Prólogo

Janeiro de 2012.

Algo apitava ao longe e eu não conseguia entender se era um apito de trem, uma sirene de uma ambulância ou um alarme de incêndio. Não sabia que local era aquele, mas eu estava em um corredor comprido e branco, com várias portas também brancas.

Estranhei aquele lugar, não era nenhum lugar que eu já tivesse ido. Mesmo de longe, consegui contar doze portas, seis de cada lado. Abri porta em porta e cada uma delas me mostrava algo diferente.

Na primeira, me senti em um aeroporto, mas ele estava completamente vazio. À minha frente, estavam duas malas de rodinhas. Ouvi a voz de Camila no fundo da minha mente, falando sobre uma viagem que estávamos planejando. Balancei a cabeça. Não planejávamos nada, nenhuma viagem. Acabamos de entrar na faculdade, não tínhamos dinheiro nem para ir à padaria comprar um sorvete.

Fechei a porta e passei para a próxima. Na segunda, eu estava em um campo aberto de tulipas coloridas. A paisagem era linda mas o perfume das flores era doce ao excesso, me fazendo enjoar. Fechei a porta novamente, passando para a próxima.

Na terceira, uma brisa quente me embalou e o cheiro de sal marinho invadiu minhas narinas, fazendo com que eu me sentisse na praia. Porém, ao olhar em volta, não vi sinal de qualquer pessoa. Estava na sacada de um quarto que dava de cara com uma praia deserta. Tentei focar na areia, no mar ou talvez nos prédios brancos ao redor, mas nenhum deles me pareceu familiar e o único som era o som das ondas do mar.

Fechei aquela porta e fui à seguinte. Quando a abri, um temporal caía do lado de dentro. Virei para trás, prestes a fechá-la quando ouvi alguém me chamando. A voz me parecia familiar e eu demorei alguns segundos para perceber que era Camila.

Ela continuou me chamando e sua voz continha um som urgente, como se pedisse socorro. Olhei para aquele temporal e senti um calafrio na espinha, de uma forma que eu jamais sentira antes. Camila me chamou de novo e então, eu respirei fundo e entrei.

Os pingos que caíam eram grossos e a água estava extremamente gelada. Só não acreditei que aquela água não estava congelada porque logo meu cabelo e minhas roupas ficaram ensopados. Chamava ela de volta, mas ela não falava nada além do meu nome.
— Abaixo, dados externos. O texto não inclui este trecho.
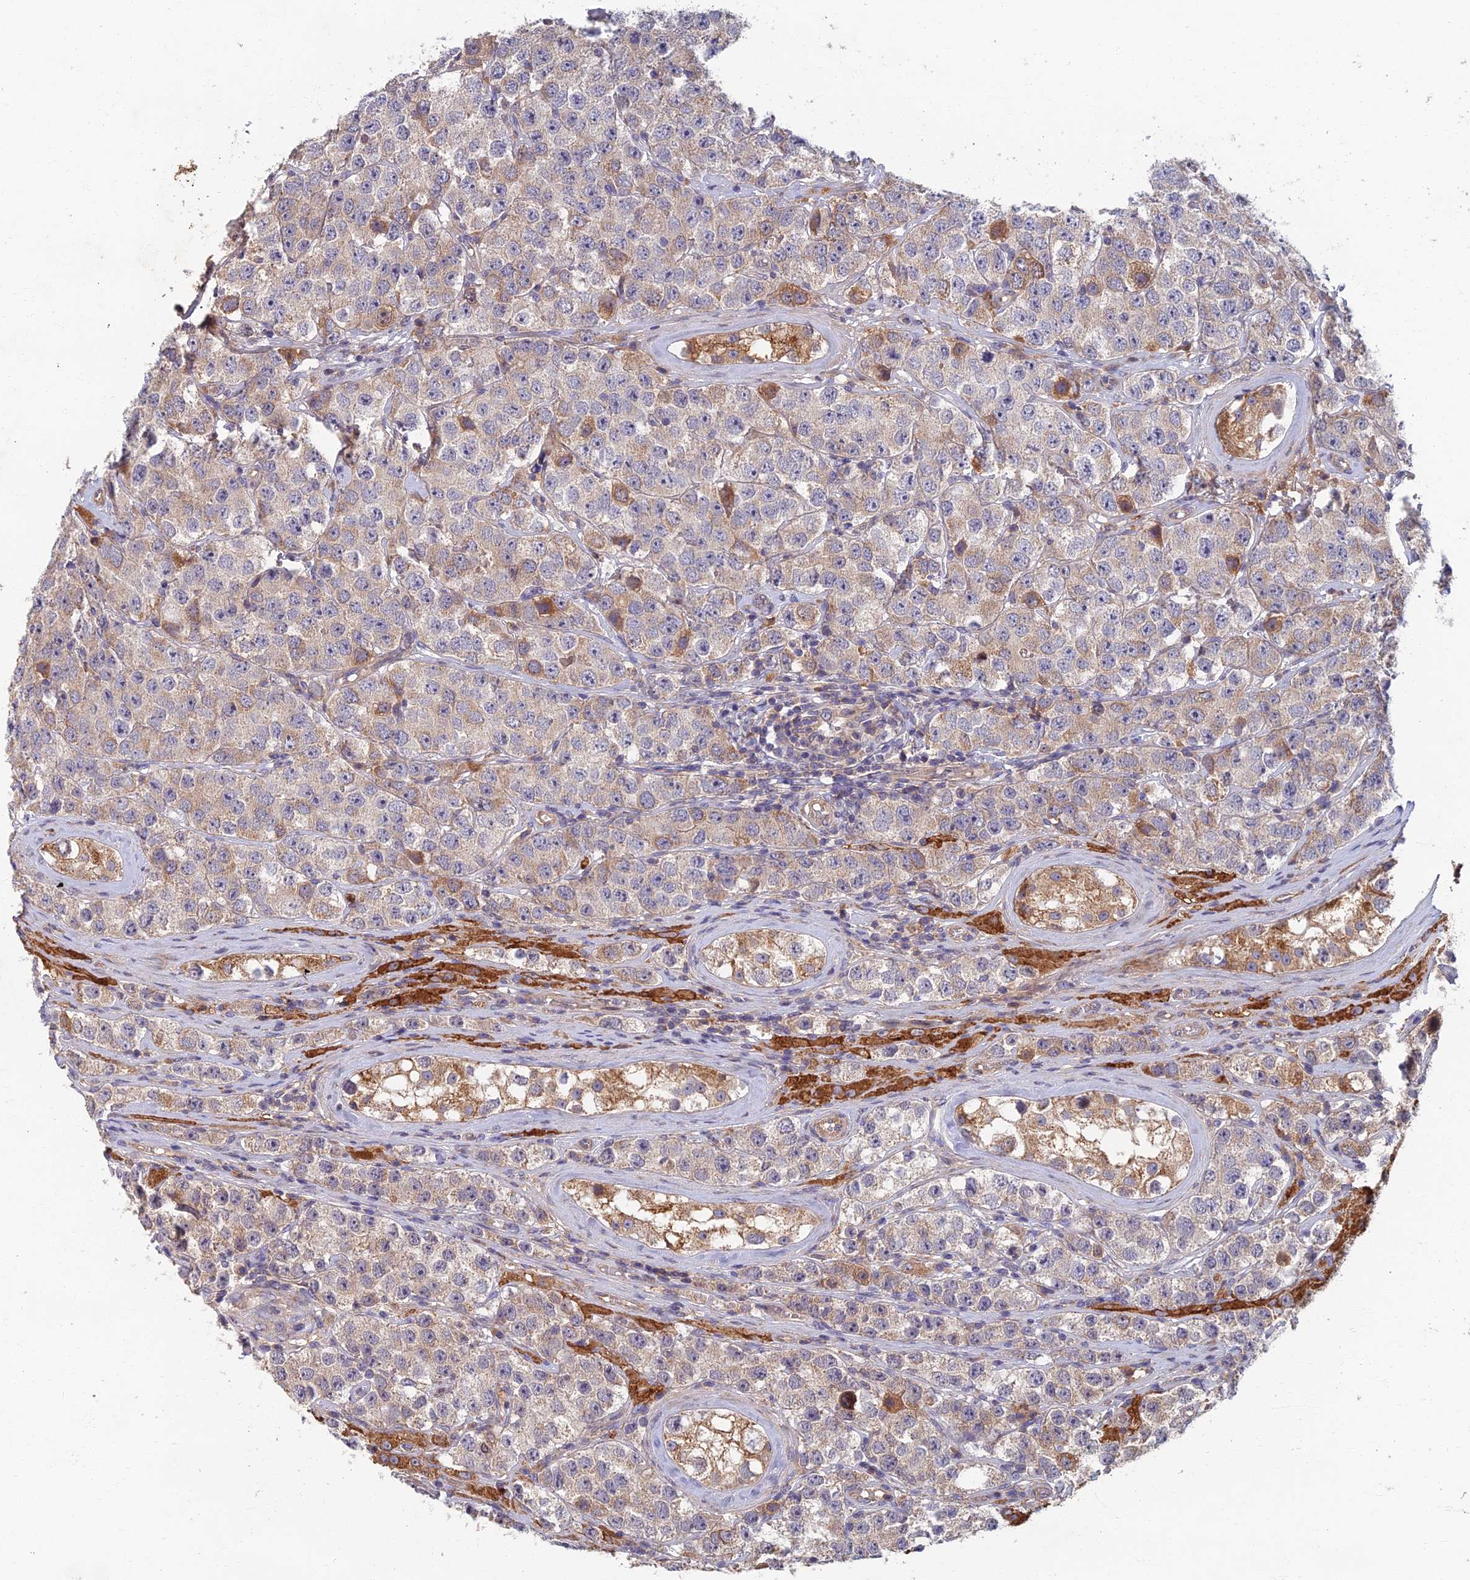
{"staining": {"intensity": "weak", "quantity": "25%-75%", "location": "cytoplasmic/membranous"}, "tissue": "testis cancer", "cell_type": "Tumor cells", "image_type": "cancer", "snomed": [{"axis": "morphology", "description": "Seminoma, NOS"}, {"axis": "topography", "description": "Testis"}], "caption": "A high-resolution histopathology image shows immunohistochemistry (IHC) staining of testis cancer (seminoma), which displays weak cytoplasmic/membranous positivity in about 25%-75% of tumor cells.", "gene": "SOGA1", "patient": {"sex": "male", "age": 28}}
Tentei seguir o som da sua voz, mas ela parecia se afastar cada vez mais. Depois de alguns minutos, a chuva começou a diminuir e um odor metálico se instalou no ar. Os pingos de chuva, que antes eram cristalinos como a água, se tornaram rubros. E então eu entendi: a água começou a se transformar em sangue.

Todos os meus sentidos se aguçaram ao perceber o que estava acontecendo e senti uma urgência ainda maior de encontrar Camila. Chamava por seu nome desesperadamente até que finalmente a encontrei. Ela estava encolhida naquela chuva de sangue, com suas roupas sujas.

Quando eu cheguei perto dela, ela estava ajoelhada no chão tentando se levantar mas suas pernas não obedeciam da forma como deviam.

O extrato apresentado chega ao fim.